Document text:
_ _ _

Thursday, April 10, 2008

Is Rowan Williams Wrong?

I have just started Rowan Williams’ charming little book, Tokens of Trust: An Introduction to Christian Belief (Westminster John Knox Press, 2007). It presents edited-for-publication “talks” that the Archbishop of Canterbury gave during Holy Week in 2005. In the talks, Abp. Williams summarizes the fundamentals of Christian faith to an era in which the long catechumenate of early Church history (which would have filled the current void in basic pre-Baptismal instruction) has been long abandoned.

Now an excursus: I would give money to have available to me such a series of homiletical lectures by a scholarly (or even remotely theologically astute) bishop. Such an experience seems to me to be what bishops and Lent and Holy Week are for. It is, to my eye, a measure of the degradation of the Church that we (and here I include most “denominations”) have allowed the office so to deteriorate that bishops are more comfortable discussing terms of 401k plans (or whatever they are in the non-profic sphere) than Christological controversies.

But back to Abp. Rowan.

In his first talk, the Archbishop sets the fundamental theme of his talks – viz., that Christian faith is trust in God. The title of the essay is “Who Can We Trust?” (OK, a complaint: Abp. Rowan is a good thinker and pretty felicitous writer, but he has some nasty habits resulting in errors of grammar and punctuation. These should have been corrected by his editors. I mean, I know that we are always to treat God as “subject” and not as “object,” but I don’t think the rule extends to our grammar. "WhoM can we trust?" – that’s what it ought to have said. And there are several other misuses of the objective case already in only the first chapter.)

_ _ _

Material shown:
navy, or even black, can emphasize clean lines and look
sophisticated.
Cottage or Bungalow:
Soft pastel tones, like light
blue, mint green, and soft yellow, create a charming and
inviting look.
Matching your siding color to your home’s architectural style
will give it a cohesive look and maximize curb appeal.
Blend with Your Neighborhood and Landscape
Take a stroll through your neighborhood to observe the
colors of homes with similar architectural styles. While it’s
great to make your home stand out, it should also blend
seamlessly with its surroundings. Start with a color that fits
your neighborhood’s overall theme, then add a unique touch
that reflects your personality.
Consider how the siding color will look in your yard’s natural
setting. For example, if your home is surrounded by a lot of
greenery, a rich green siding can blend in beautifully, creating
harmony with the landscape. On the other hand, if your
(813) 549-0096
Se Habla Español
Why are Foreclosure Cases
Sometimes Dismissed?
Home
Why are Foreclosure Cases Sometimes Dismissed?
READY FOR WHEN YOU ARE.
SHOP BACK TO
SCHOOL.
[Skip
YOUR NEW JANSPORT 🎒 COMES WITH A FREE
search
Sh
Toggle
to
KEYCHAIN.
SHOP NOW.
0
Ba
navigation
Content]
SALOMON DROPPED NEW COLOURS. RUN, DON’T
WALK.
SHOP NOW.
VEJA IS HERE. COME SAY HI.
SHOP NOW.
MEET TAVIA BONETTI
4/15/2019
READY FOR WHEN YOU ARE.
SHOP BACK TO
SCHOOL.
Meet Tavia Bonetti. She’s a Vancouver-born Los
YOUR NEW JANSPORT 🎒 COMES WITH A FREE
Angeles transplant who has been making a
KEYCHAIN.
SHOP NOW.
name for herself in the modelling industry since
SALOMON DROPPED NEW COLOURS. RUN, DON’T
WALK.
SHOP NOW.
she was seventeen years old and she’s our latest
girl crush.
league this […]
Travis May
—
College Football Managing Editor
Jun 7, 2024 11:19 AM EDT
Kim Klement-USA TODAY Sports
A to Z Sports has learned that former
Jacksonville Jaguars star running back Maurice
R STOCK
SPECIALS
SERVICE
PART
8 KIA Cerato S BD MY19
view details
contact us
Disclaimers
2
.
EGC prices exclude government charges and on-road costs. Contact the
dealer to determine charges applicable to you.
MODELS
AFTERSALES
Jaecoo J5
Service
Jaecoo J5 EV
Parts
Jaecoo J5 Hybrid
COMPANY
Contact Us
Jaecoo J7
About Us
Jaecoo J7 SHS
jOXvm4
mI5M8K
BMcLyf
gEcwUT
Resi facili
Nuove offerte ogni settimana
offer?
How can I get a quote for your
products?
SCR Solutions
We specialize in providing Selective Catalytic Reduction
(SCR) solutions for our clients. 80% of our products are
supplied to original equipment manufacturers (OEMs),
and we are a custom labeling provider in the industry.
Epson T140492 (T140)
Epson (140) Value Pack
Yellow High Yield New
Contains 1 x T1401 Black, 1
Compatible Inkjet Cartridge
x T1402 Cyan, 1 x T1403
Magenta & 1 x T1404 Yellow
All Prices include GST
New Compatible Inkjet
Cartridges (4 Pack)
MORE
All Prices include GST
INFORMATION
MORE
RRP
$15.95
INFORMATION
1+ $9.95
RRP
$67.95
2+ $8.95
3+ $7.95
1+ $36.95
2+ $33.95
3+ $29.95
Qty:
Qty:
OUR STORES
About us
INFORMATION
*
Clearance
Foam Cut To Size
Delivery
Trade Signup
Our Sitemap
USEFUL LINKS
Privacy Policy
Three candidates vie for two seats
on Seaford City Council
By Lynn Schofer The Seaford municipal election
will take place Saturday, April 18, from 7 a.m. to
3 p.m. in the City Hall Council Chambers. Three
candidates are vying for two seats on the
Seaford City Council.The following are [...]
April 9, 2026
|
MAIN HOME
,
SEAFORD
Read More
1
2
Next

_ _ _

Tasks for this exercise:
• a. Do these statements agree with the blog post on Rowan Williams' book? For each, answer yes or no and quote the words of the post that decide it. (i) The book's talks were given during Holy Week in 2005. (ii) The first talk is titled "Whom Can We Trust?" (iii) The writer thinks the book's editors should have fixed its grammar and punctuation errors.
• b. Can you go on with the blog post on Rowan Williams' book, starting after its last sentence?

Answers to the exercise:
• a.
(i) Yes: "It presents edited-for-publication “talks” that the Archbishop of Canterbury gave during Holy Week in 2005."
(ii) No: "The title of the essay is “Who Can We Trust?”"
(iii) Yes: "These should have been corrected by his editors."

• b.
At page 12, he says this:

A word of caution here: some modern thinkers have been very tempted by language that seems to suggest that God is in some way in need of having something else around in order to become more fully himself. … But I think we have to face a challenge here; we must get to grips with the idea that we don’t ‘contribute’ anything to God, that God would have been the same God if we had never been created. (Italics added.)

And it’s that last phrase, “God would have been the same God if we had never been created,” that brought me up short. My initial reaction was, “Wrong!” And the more I thought about it, the more convinced I became in my original reaction.

I readily admit at the outset that I am no philosophical theologian (I can’t even play one in Sunday School). And I am not particularly facile in the arguments surrounding the Theopaschite controversy. And I figure that with the heft of his tome on Arius, the Archbishop is fluent in the controversies of Christian polemics. But I can’t figure out how one -- i.e., he -- squares the claim that Jesus was God and that he died with the claim that God would have been the same had that not happened. Here’s my reasoning.

God is what happens among the Father and the Son and Holy Spirit. The Father is not God without the either the Son or the Spirit – and the same holds for the others. (And I think this stands up whether the Spirit proceeds from the Father or from the Father and the Son.) God is dynamic, relational -- an event, even. He is not static or reified in the way a statue or a photograph is.

God created humanity (as a part of the creation of all that we know) ex nihilo. There was something new brought into being and, thus, already something must have changed in the nature of the relationship among Father and Son and Spirit -- which is to say, in God --, because the love that binds them in their eternal perichoresis was in some sense adjusted or opened to include what had not been there before. Doesn’t that mark a difference already in God – not exactly an evolution (I’m not that daft!), but certainly a change (as in a change in the dynamic)? Admittedly, I suppose, it represents no fundamental change in the essential nature of God (if one wants to go all Aristotelian). But it does change God. Does it complete God in some way? No, but it does complicate his existence.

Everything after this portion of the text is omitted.